By Lisa Richwine
LOS ANGELES (Reuters) – Beloved beagle Snoopy and his friends from the Peanuts gang are starring in a new animated series for the streaming TV era. Just don’t expect them to be texting or watching TikTok.
“The Snoopy Show” debuts globally on Friday on the Apple TV+ streaming service, where viewers can watch via mobile phones, tablets or televisions. Yet the show itself will stay grounded in traditions that have charmed fans for 70 years, said Jean Schulz, widow of Peanuts creator Charles Schulz.
Plot lines are mined from decades of Peanuts comic strips. Some reveal the backstories of well-known characters, including how Charlie Brown and Snoopy met and how Snoopy and Woodstock became pals. Each episode will contain three, seven-minute vignettes.
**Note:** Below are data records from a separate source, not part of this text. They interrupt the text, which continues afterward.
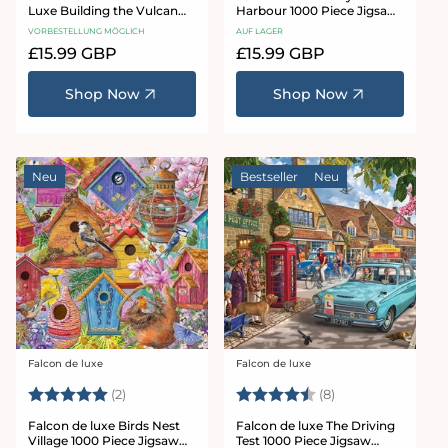
Luxe Building the Vulcan
Harbour 1000 Piece Jigsaw
1000 Piece Jigsaw Puzzle
Puzzle
VORBESTELLUNG MÖGLICH
AUF LAGER
Normaler
£15.99 GBP
Normaler
£15.99 GBP
Preis
Preis
Shop Now
Shop Now
Neu
Bestseller
Neu
Falcon de luxe
Falcon de luxe
Anbieter:
Anbieter:
Bewertung:
5.0 von 5 Sternen
Bewertung:
4.8 von 5 Stern
(2)
(8)
Falcon de luxe Birds Nest
Falcon de luxe The Driving
Village 1000 Piece Jigsaw
Test 1000 Piece Jigsaw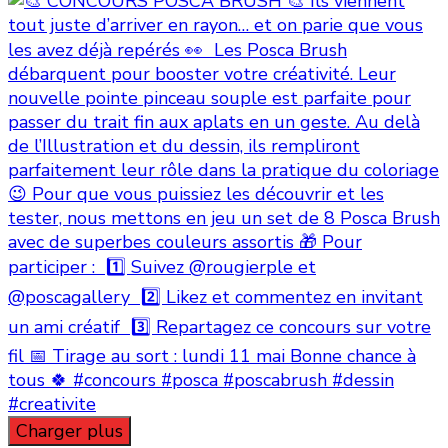
Charger plus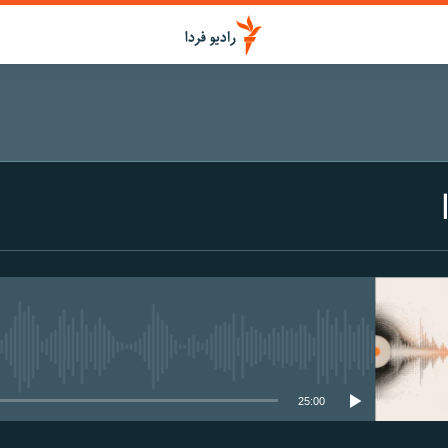
media source currently available
25:00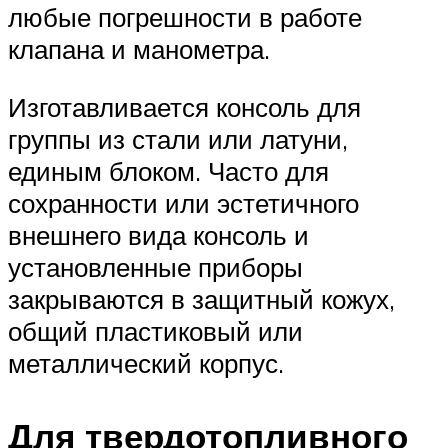
любые погрешности в работе
клапана и манометра.
Изготавливается консоль для
группы из стали или латуни,
единым блоком. Часто для
сохранности или эстетичного
внешнего вида консоль и
установленные приборы
закрываются в защитный кожух,
общий пластиковый или
металлический корпус.
Для твердотопливного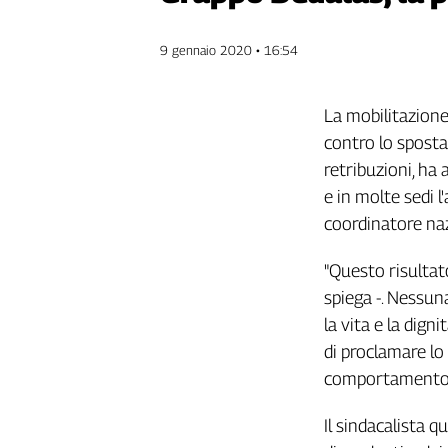
Genova,
il
9 gennaio 2020 • 16:54
sangue
della
ragione
La mobilitazione 
120
contro lo sposta
anni
retribuzioni, ha
Cgil
e in molte sedi l
Collettiva
Academy
coordinatore naz
Collettiva
"Questo risultat
Play
spiega -. Nessun
Rubriche
la vita e la dign
Collettiva
di proclamare lo
Talk
comportamento p
La
settimana
Il sindacalista q
Collettiva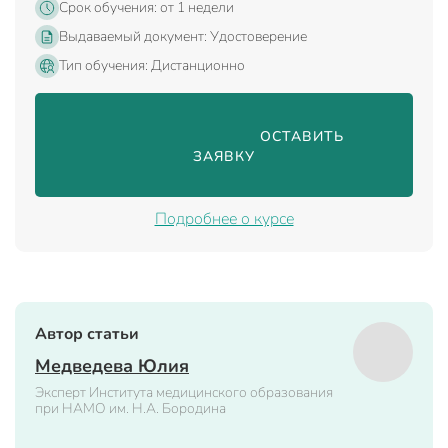
Срок обучения: от 1 недели
Выдаваемый документ: Удостоверение
Тип обучения: Дистанционно
                                ОСТАВИТЬ 
ЗАЯВКУ

Подробнее о курсе
Автор статьи
Медведева Юлия
Эксперт Института медицинского образования
при НАМО им. Н.А. Бородина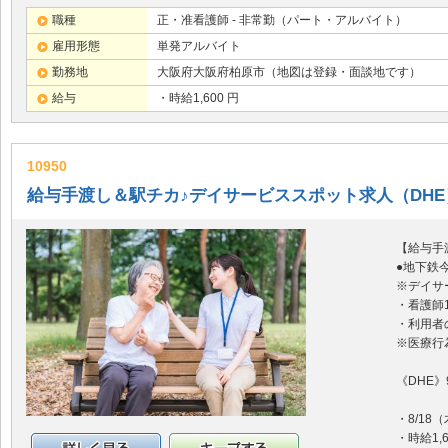
職種
正・准看護師 - 非常勤（パート・アルバイト）
雇用形態
単発アルバイト
勤務地
大阪府大阪府柏原市（地図は登録・面談地です）
給与
・時給1,600 円
10950
給与手渡し＆駅チカ♪デイサービススポット求人（DHE
【給与手
●地下鉄
※デイサ
・看護師
・利用者
※医療行
《DHE》
・8/18
・時給1,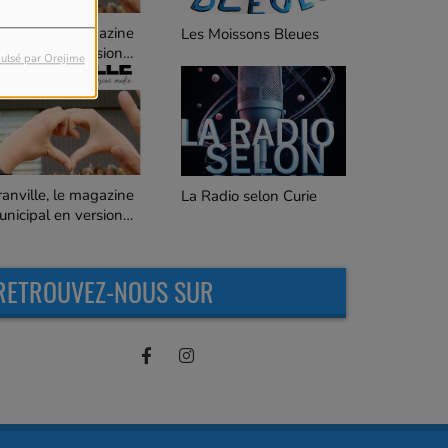
C'est quoi ça ?
es Moissons Bleues
ulsé par Orejime
Les Goûteurs de Lune
a Radio selon Curie
RETROUVEZ-NOUS SUR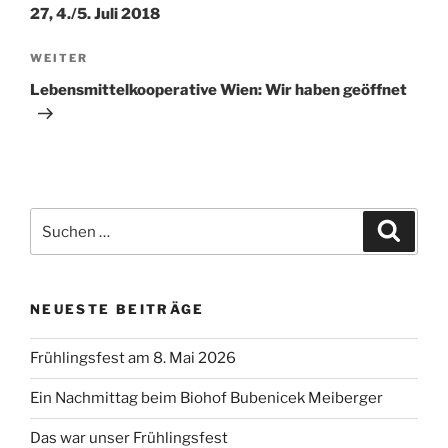
27, 4./5. Juli 2018
Nächster
WEITER
Beitrag
Lebensmittelkooperative Wien: Wir haben geöffnet
Suchen
Suche
nach:
NEUESTE BEITRÄGE
Frühlingsfest am 8. Mai 2026
Ein Nachmittag beim Biohof Bubenicek Meiberger
Das war unser Frühlingsfest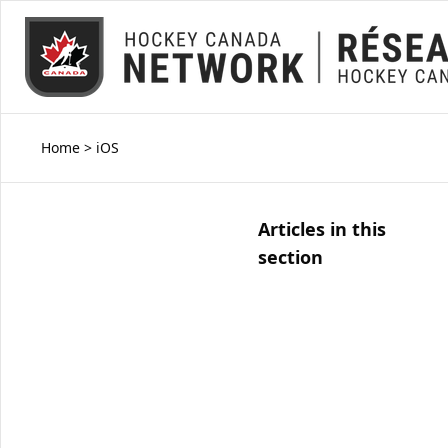
Home
>
iOS
Articles in this
section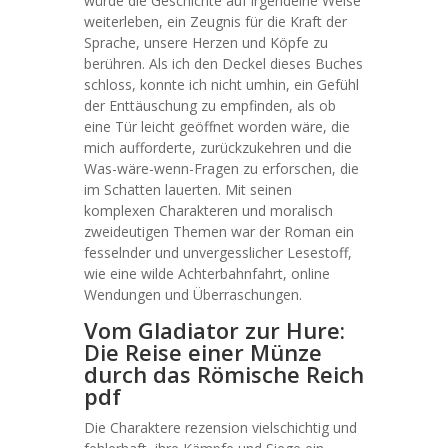
würde die Geschichte auf irgendeine Weise
weiterleben, ein Zeugnis für die Kraft der
Sprache, unsere Herzen und Köpfe zu
berühren. Als ich den Deckel dieses Buches
schloss, konnte ich nicht umhin, ein Gefühl
der Enttäuschung zu empfinden, als ob
eine Tür leicht geöffnet worden wäre, die
mich aufforderte, zurückzukehren und die
Was-wäre-wenn-Fragen zu erforschen, die
im Schatten lauerten. Mit seinen
komplexen Charakteren und moralisch
zweideutigen Themen war der Roman ein
fesselnder und unvergesslicher Lesestoff,
wie eine wilde Achterbahnfahrt, online
Wendungen und Überraschungen.
Vom Gladiator zur Hure:
Die Reise einer Münze
durch das Römische Reich
pdf
Die Charaktere rezension vielschichtig und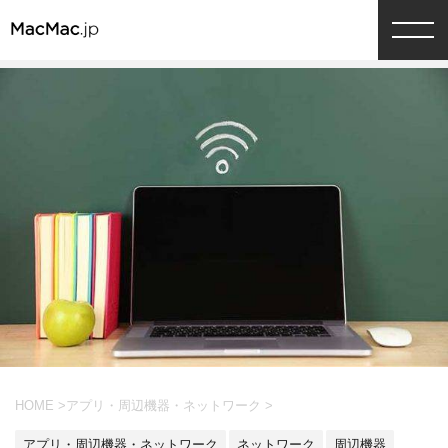
HOME
>
アプリ・周辺機器・ネットワーク
>
アプリ・周辺機器・ネットワーク
ネットワーク
周辺機器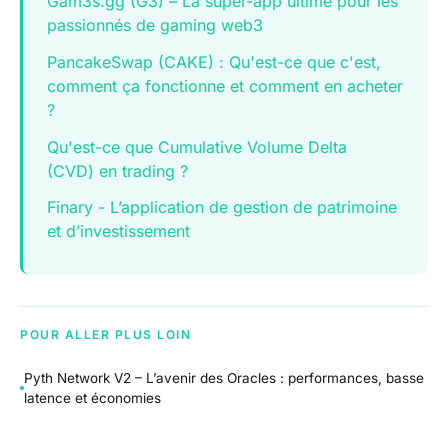
Gam3s.gg (G3) – La super-app ultime pour les
passionnés de gaming web3
PancakeSwap (CAKE) : Qu'est-ce que c'est,
comment ça fonctionne et comment en acheter
?
Qu'est-ce que Cumulative Volume Delta
(CVD) en trading ?
Finary - L’application de gestion de patrimoine
et d’investissement
POUR ALLER PLUS LOIN
Pyth Network V2 – L’avenir des Oracles : performances, basse
latence et économies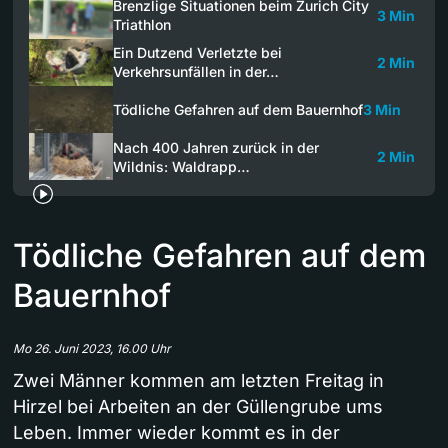
Brenzlige Situationen beim Zurich City
3 Min
Triathlon
Ein Dutzend Verletzte bei
2 Min
Verkehrsunfällen in der…
Tödliche Gefahren auf dem Bauernhof
3 Min
Nach 400 Jahren zurück in der
2 Min
Wildnis: Waldrapp…
Tödliche Gefahren auf dem
Bauernhof
Mo 26. Juni 2023, 16.00 Uhr
Zwei Männer kommen am letzten Freitag in
Hirzel bei Arbeiten an der Güllengrube ums
Leben. Immer wieder kommt es in der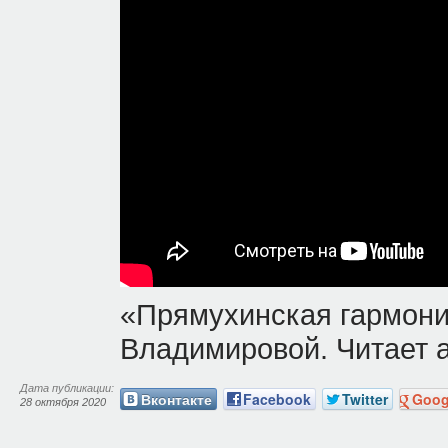
«Прямухинская гармони
Владимировой. Читает ав
Дата публикации:
Вконтакте
Facebook
Twitter
Goog
28 октября 2020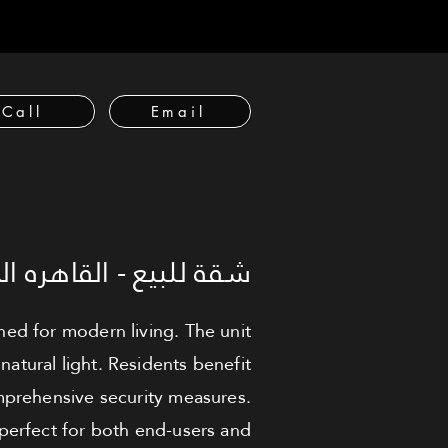
Call
Email
شقة للبيع - القاهره ال
ed for modern living. The unit
atural light. Residents benefit
mprehensive security measures.
 perfect for both end-users and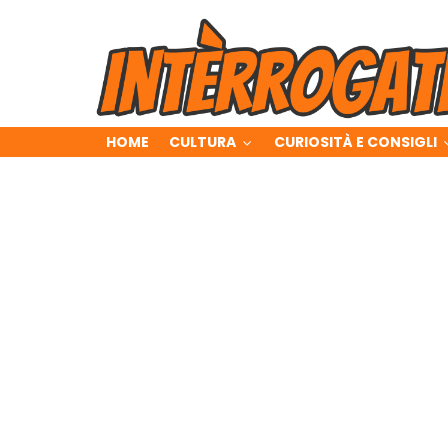
HOME
CULTURA
CURIOSITÀ E CONSIGLI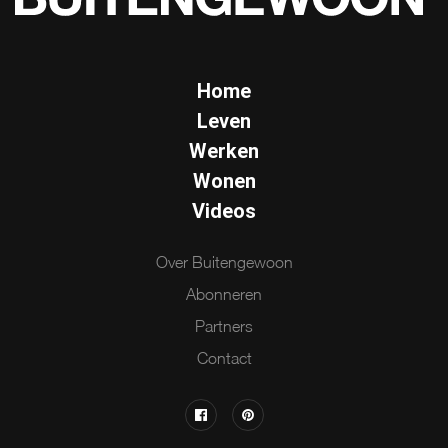
Home
Leven
Werken
Wonen
Videos
Over Buitengewoon
Abonneren
Partners
Contact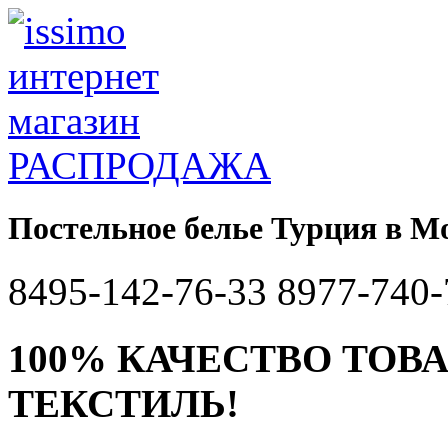
РАСПРОДАЖА
Постельное белье Турция в М
8495-142-76-33 8977-740-
100% КАЧЕСТВО ТОВ
ТЕКСТИЛЬ!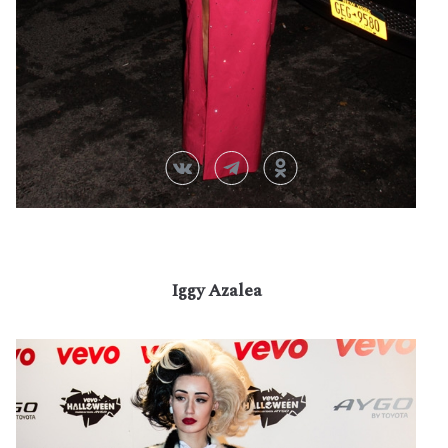
Iggy Azalea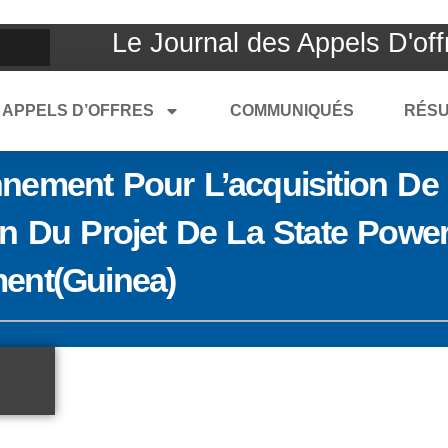
Le Journal des Appels D'off
APPELS D’OFFRES
COMMUNIQUÉS
RÉSU
nement Pour L’acquisition De
n Du Projet De La State Power
ent(Guinea)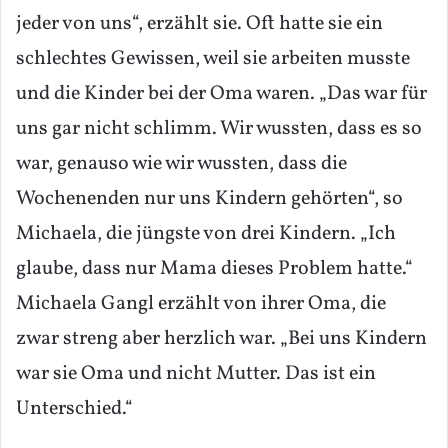
jeder von uns“, erzählt sie. Oft hatte sie ein
schlechtes Gewissen, weil sie arbeiten musste
und die Kinder bei der Oma waren. „Das war für
uns gar nicht schlimm. Wir wussten, dass es so
war, genauso wie wir wussten, dass die
Wochenenden nur uns Kindern gehörten“, so
Michaela, die jüngste von drei Kindern. „Ich
glaube, dass nur Mama dieses Problem hatte.“
Michaela Gangl erzählt von ihrer Oma, die
zwar streng aber herzlich war. „Bei uns Kindern
war sie Oma und nicht Mutter. Das ist ein
Unterschied.“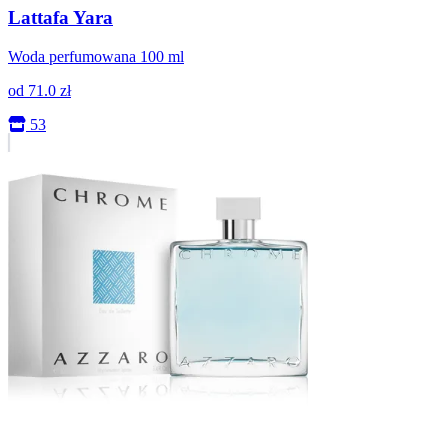
Lattafa Yara
Woda perfumowana 100 ml
od
71.0
zł
53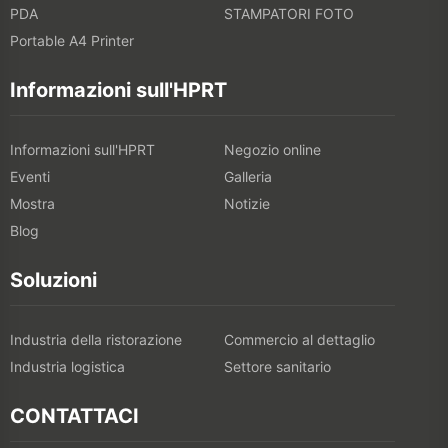
PDA
STAMPATORI FOTO
Portable A4 Printer
Informazioni sull'HPRT
Informazioni sull'HPRT
Negozio online
Eventi
Galleria
Mostra
Notizie
Blog
Soluzioni
Industria della ristorazione
Commercio al dettaglio
Industria logistica
Settore sanitario
CONTATTACI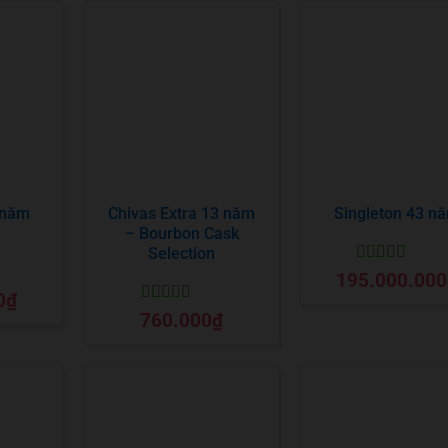
 năm
Chivas Extra 13 năm
Singleton 43 n
– Bourbon Cask
Selection
Được xếp
195.000.000
hạng
5
5 sao
0
₫
o
Được xếp
760.000
₫
hạng
5
5 sao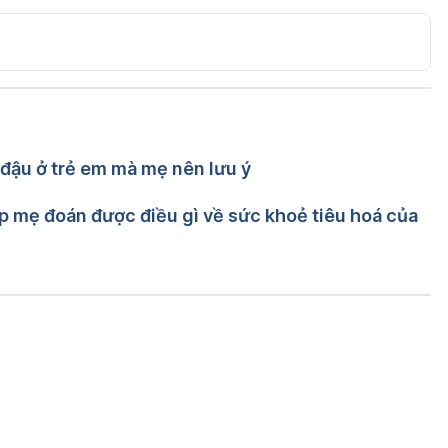
parentinghealthybabies.com/health-benefits-of-potato-
018
Potatoes For 
om/articles/nutritional-benefits-of-sweet-potatoes-
y truy cập 7/2/2018
 đậu ở trẻ em mà mẹ nên lưu ý
Nguyễn Thường Hanh
ễn Thường Hanh
p mẹ đoán được điều gì về sức khoẻ tiêu hoá của
Đang tải....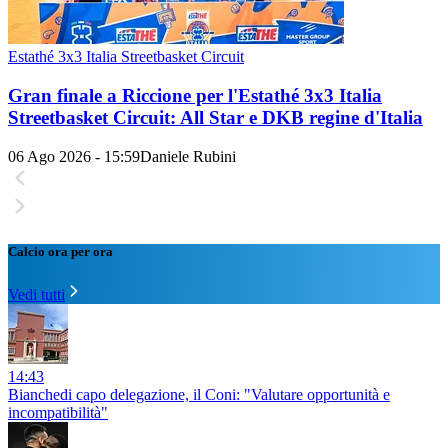
Estathé 3x3 Italia Streetbasket Circuit
Gran finale a Riccione per l'Estathé 3x3 Italia
Streetbasket Circuit: All Star e DKB regine d'Italia
06 Ago 2026 - 15:59
Daniele Rubini
Calcio ora per ora
Vedi tutti
14:43
Bianchedi capo delegazione, il Coni: "Valutare opportunità e
incompatibilità"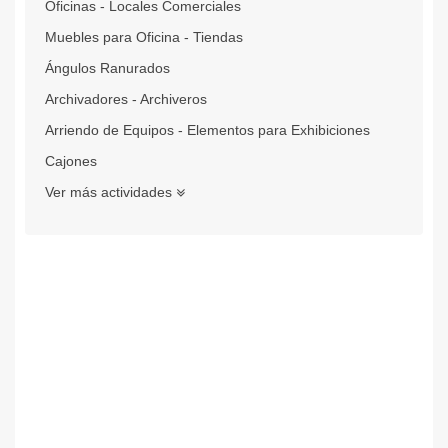
Oficinas - Locales Comerciales
Muebles para Oficina - Tiendas
Ángulos Ranurados
Archivadores - Archiveros
Arriendo de Equipos - Elementos para Exhibiciones
Cajones
Ver más actividades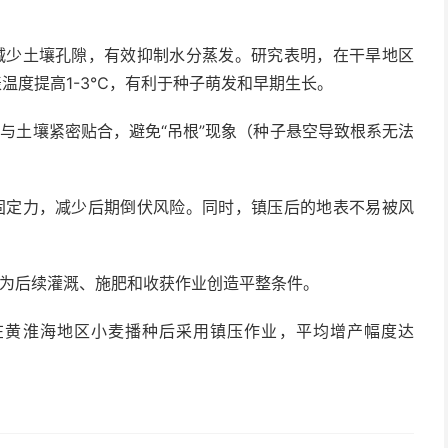
减少土壤孔隙，有效抑制水分蒸发。研究表明，在干旱地区
表温度提高1-3℃，有利于种子萌发和早期生长。
与土壤紧密贴合，避免“吊根”现象（种子悬空导致根系无法
固定力，减少后期倒伏风险。同时，镇压后的地表不易被风
为后续灌溉、施肥和收获作业创造平整条件。
在黄淮海地区小麦播种后采用镇压作业，平均增产幅度达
Charles Schulz’s comic strip debuted in 1950 and ran until the day after his death in February 2000 at age 77.
Jean Schulz said the show intentionally avoids modern devices, to stay true to the comic.
“We always felt that to put a cell phone in Charlie Brown’s hand … just didn’t fit,” she said. In the new series, “it’s the old handset on the table when the phone rings.”
Viewers will see familiar exclamations of “Good grief!,” blunt psychiatric advice from Lucy and friends including Linus, Franklin and Peppermint Patty grappling with everyday challenges at school and in the neighborhood.
“The characters represent a humanity that is embodied in all of us – our hopes, our fears, our tears, our laughter,” Jean Schulz said in an interview with Reuters. The TV series “still embodies all these characteristics that people recognize and love.”
Snoopy’s many alter-egos appear in the series, from the hip Joe Cool to World War I flying ace The Red Baron and arm wrestler Masked Marvel.
“Snoopy is irrepressible and never stops coming up with new, animated antics,” Jean Schulz said.